(Keypoint coordinate data)
☆ ☆ ☆ ☆ ☆
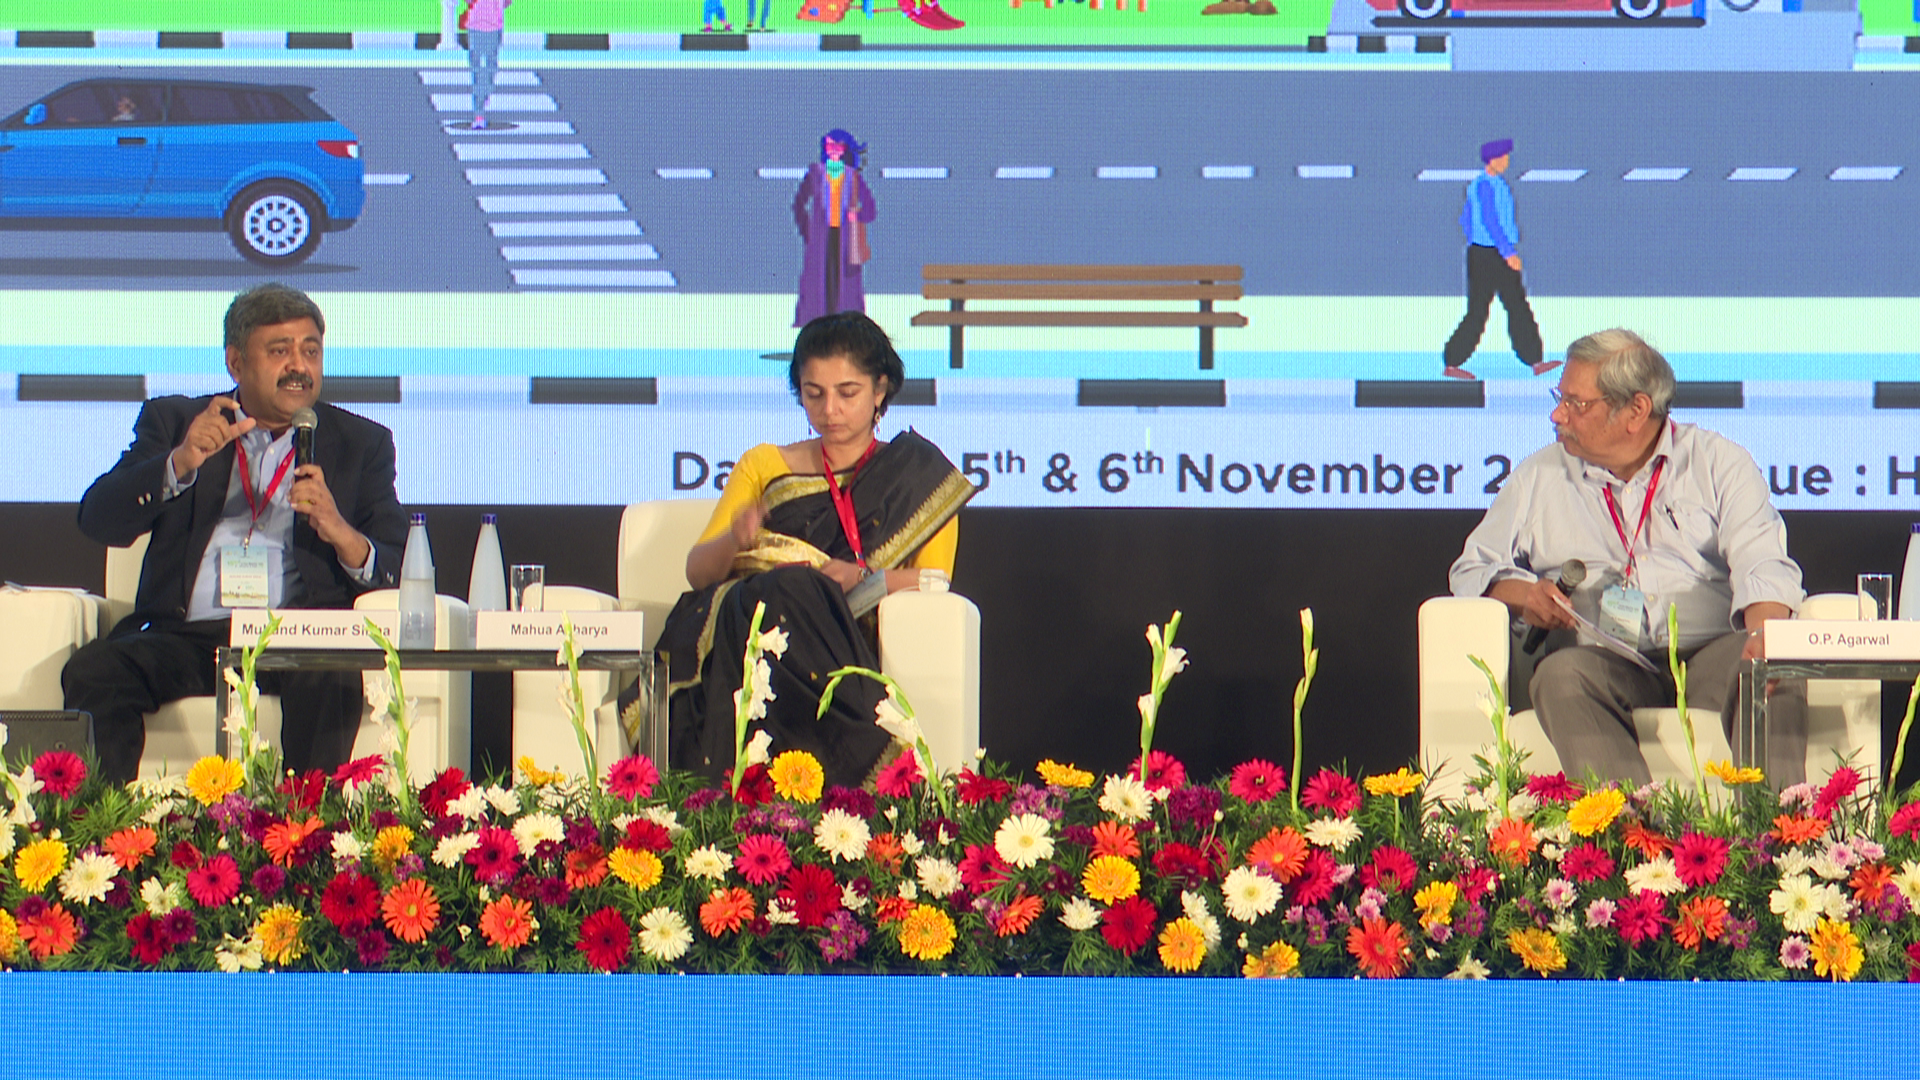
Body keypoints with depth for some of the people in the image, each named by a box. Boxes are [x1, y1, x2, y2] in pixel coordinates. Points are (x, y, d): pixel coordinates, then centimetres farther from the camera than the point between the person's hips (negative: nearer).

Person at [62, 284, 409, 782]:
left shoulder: (361, 443, 17)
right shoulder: (174, 420, 17)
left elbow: (398, 568, 8)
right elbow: (98, 520, 4)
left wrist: (340, 533, -15)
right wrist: (180, 463, -14)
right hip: (186, 637, 1)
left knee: (331, 679, -35)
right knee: (93, 671, -28)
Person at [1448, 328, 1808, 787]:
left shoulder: (1717, 462, 12)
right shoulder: (1540, 476, 20)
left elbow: (1763, 567, -3)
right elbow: (1472, 568, 24)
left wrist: (1763, 637, -25)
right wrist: (1521, 592, 0)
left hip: (1710, 652, -1)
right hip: (1605, 660, 1)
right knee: (1561, 676, -35)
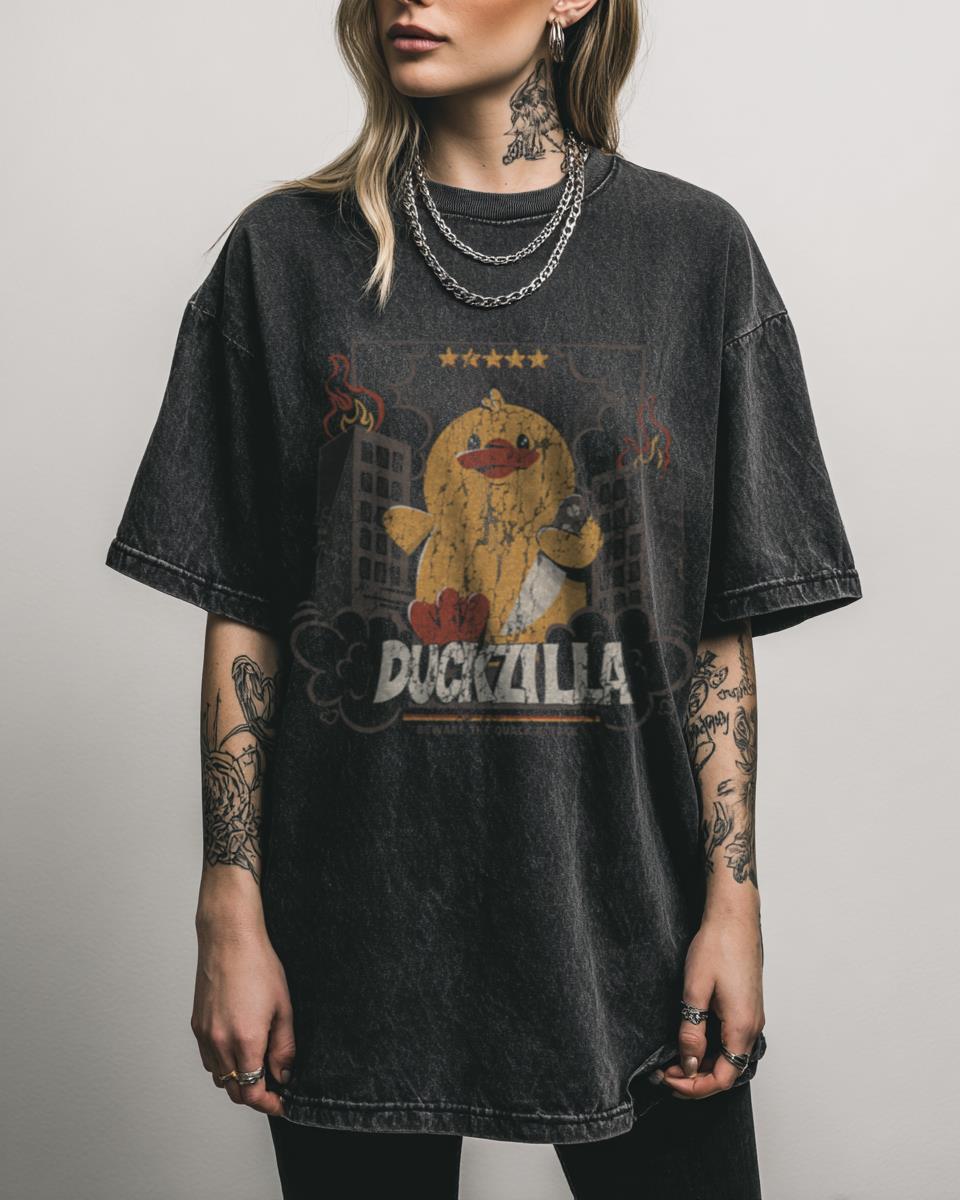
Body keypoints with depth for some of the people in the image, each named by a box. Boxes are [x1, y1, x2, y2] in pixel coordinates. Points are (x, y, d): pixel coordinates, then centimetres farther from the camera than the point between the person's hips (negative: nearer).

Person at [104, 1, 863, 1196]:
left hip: (622, 904, 0)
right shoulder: (289, 251, 2)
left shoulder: (692, 248, 2)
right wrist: (231, 913, -2)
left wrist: (734, 897, -3)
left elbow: (722, 625, 1)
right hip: (359, 925, 1)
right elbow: (242, 617, 1)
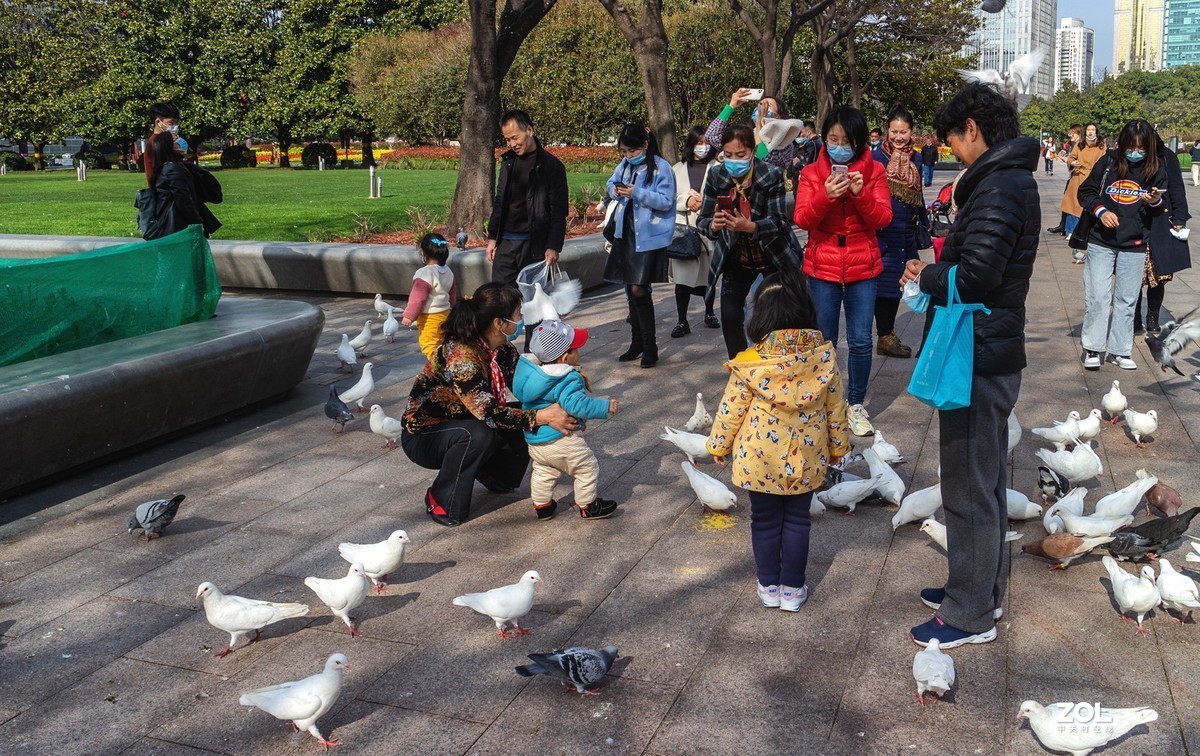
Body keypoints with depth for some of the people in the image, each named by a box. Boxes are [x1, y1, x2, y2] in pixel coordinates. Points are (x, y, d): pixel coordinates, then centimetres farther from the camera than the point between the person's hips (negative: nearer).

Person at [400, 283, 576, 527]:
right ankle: (441, 503, -14)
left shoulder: (503, 349, -8)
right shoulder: (459, 356, -34)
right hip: (422, 436, -8)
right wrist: (542, 416, -41)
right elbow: (488, 413, -37)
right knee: (478, 434, -36)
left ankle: (494, 476, 14)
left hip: (462, 425, 8)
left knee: (523, 424, -12)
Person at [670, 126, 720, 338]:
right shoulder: (678, 169, 11)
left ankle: (709, 313, 30)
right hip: (682, 229, 1)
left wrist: (705, 201, -18)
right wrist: (686, 201, -11)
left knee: (707, 276, 10)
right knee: (682, 278, -2)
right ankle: (682, 322, 5)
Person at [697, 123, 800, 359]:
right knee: (729, 316, -10)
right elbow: (702, 220, -10)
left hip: (773, 257, -2)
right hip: (735, 258, 2)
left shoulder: (772, 175, -18)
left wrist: (750, 226, -43)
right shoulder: (716, 175, -9)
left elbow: (778, 222, -23)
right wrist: (713, 225, -34)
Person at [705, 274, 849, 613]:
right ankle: (792, 589, 23)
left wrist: (718, 445, 8)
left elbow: (730, 411, -8)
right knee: (797, 520, 15)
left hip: (760, 460, -1)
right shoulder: (823, 356, -11)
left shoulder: (750, 363, -18)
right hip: (806, 458, 2)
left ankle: (769, 586, 27)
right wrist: (838, 446, 15)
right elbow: (835, 407, -1)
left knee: (765, 520, 15)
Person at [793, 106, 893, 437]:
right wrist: (825, 195, -26)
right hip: (822, 268, 0)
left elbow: (883, 218, -7)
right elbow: (802, 219, -10)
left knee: (861, 341, 1)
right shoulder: (812, 173, 1)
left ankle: (856, 405, 16)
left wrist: (861, 193, -23)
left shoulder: (874, 171, 1)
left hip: (862, 267, 0)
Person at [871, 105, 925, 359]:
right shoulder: (876, 156, -7)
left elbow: (918, 196, 18)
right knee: (885, 282, -2)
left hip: (906, 232, 6)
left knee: (898, 281, 12)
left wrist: (924, 226, 18)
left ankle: (888, 334, 24)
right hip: (883, 231, -6)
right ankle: (885, 338, 7)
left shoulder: (916, 159, 10)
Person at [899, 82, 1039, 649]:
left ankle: (970, 614, 12)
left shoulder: (997, 188, -19)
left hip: (978, 357, -11)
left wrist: (927, 276, -10)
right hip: (994, 351, 11)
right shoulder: (1012, 180, 13)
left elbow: (976, 277, -28)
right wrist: (936, 274, 2)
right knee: (986, 481, 20)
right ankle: (983, 588, 34)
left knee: (969, 488, 0)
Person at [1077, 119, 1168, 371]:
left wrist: (1155, 201, -17)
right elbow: (1085, 192, 2)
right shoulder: (1108, 162, -6)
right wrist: (1101, 211, -15)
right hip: (1101, 242, -2)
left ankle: (1120, 350, 19)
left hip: (1134, 246, 2)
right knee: (1097, 297, -2)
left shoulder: (1156, 169, -2)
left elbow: (1161, 208, 7)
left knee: (1126, 300, 9)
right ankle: (1092, 348, 10)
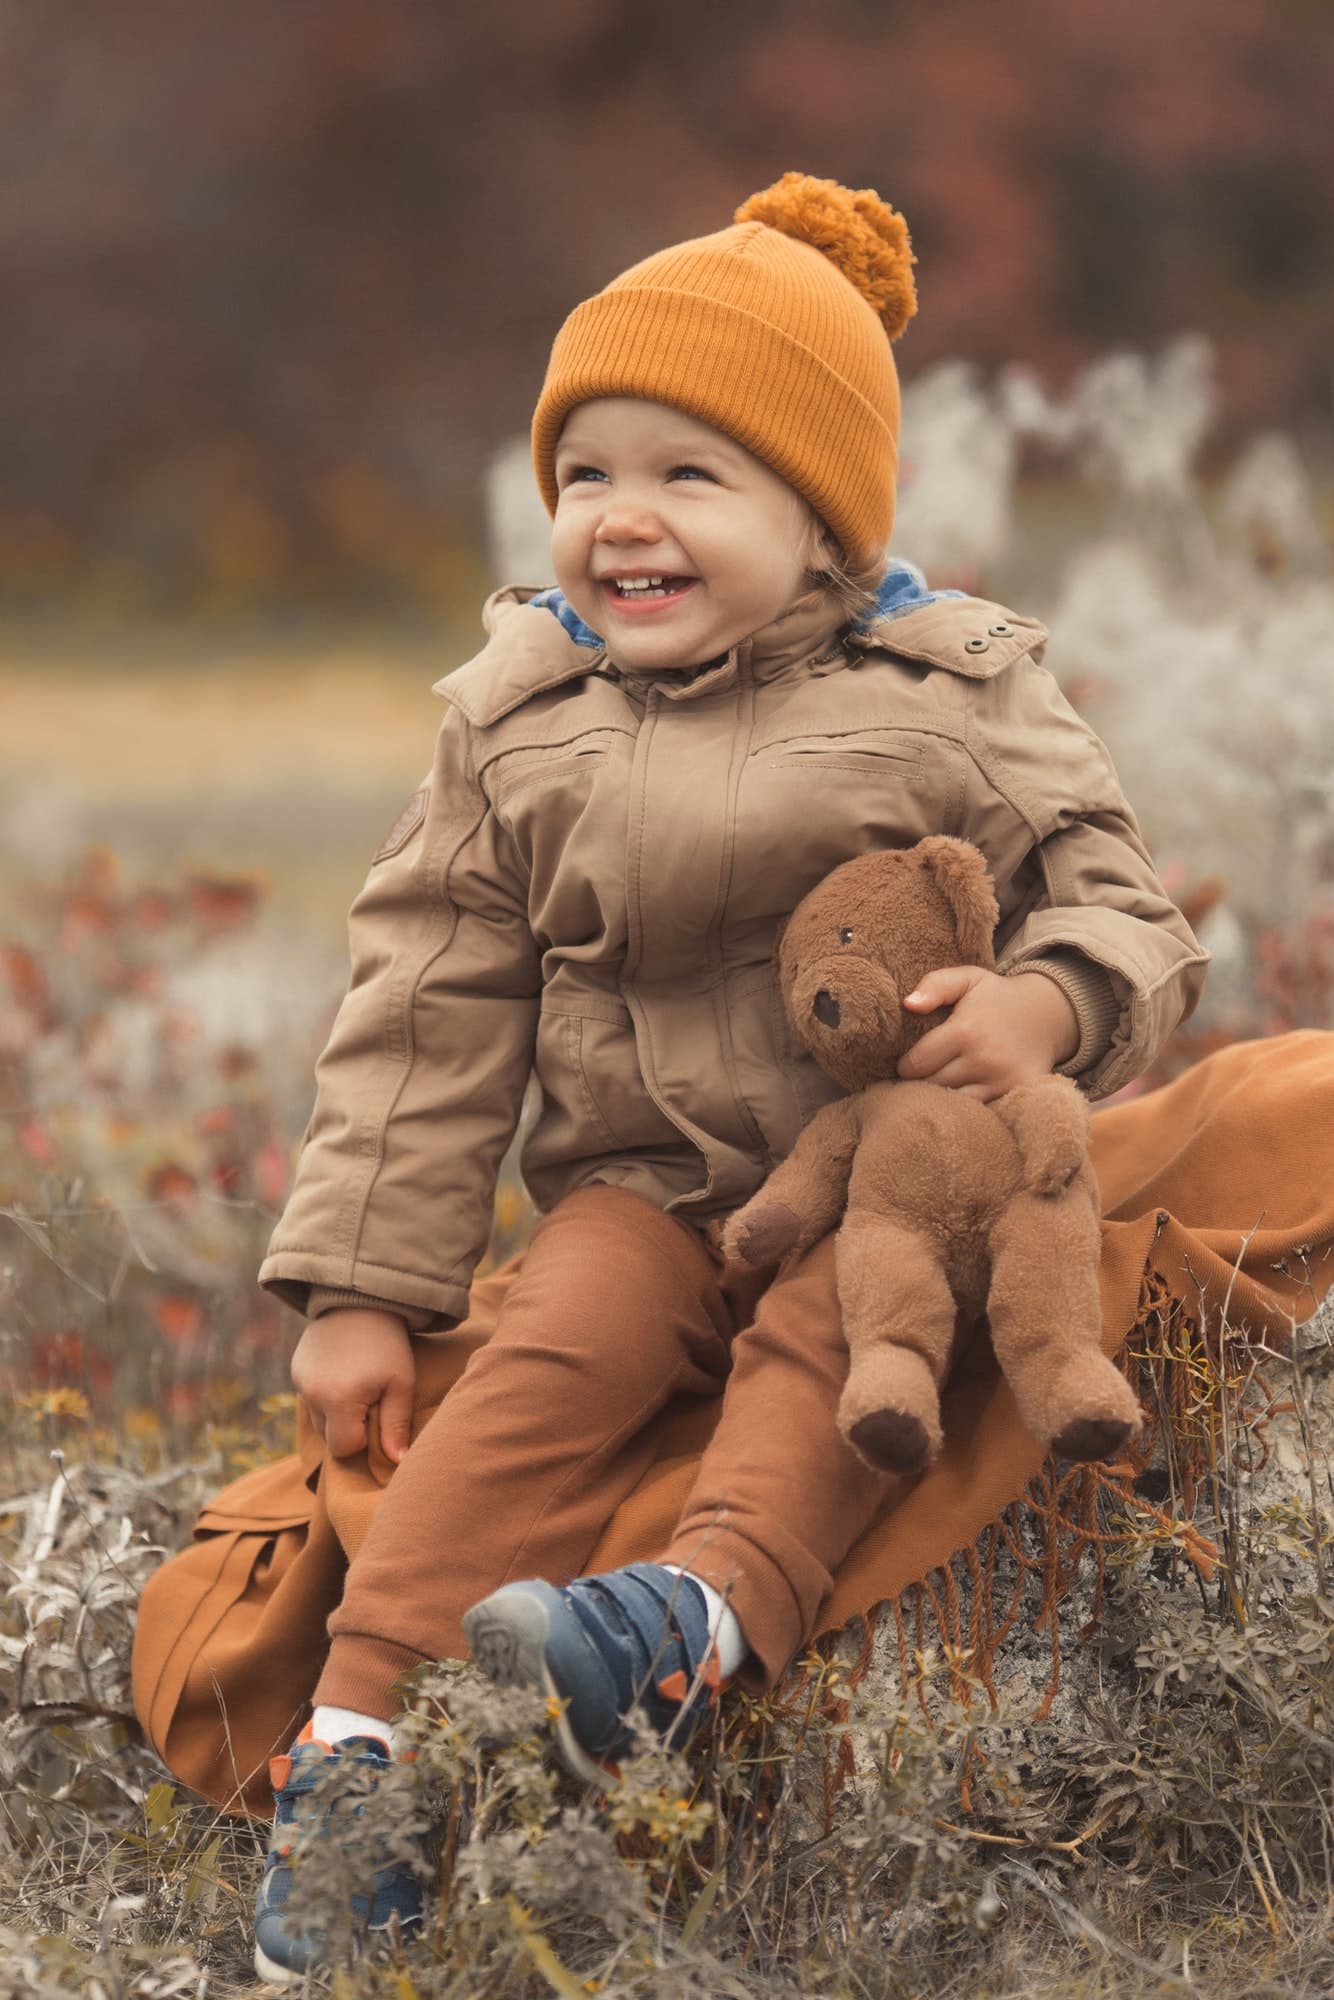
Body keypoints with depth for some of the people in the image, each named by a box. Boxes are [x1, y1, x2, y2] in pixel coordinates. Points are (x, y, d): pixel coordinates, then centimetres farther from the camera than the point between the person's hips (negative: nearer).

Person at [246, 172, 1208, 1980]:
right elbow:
☆ ☆ ☆ ☆ ☆
From the data above, reproduce word for word the lines running from the line with "right shoulder: (1540, 476, 20)" to the line with "right knee: (1561, 676, -35)", ends included.

right shoulder: (1540, 476, 20)
left elbow: (1763, 567, -3)
right elbow: (1472, 568, 24)
left wrist: (1763, 637, -25)
right wrist: (1521, 592, 0)
left hip: (1710, 652, -1)
right hip: (1605, 660, 1)
right knee: (1561, 676, -35)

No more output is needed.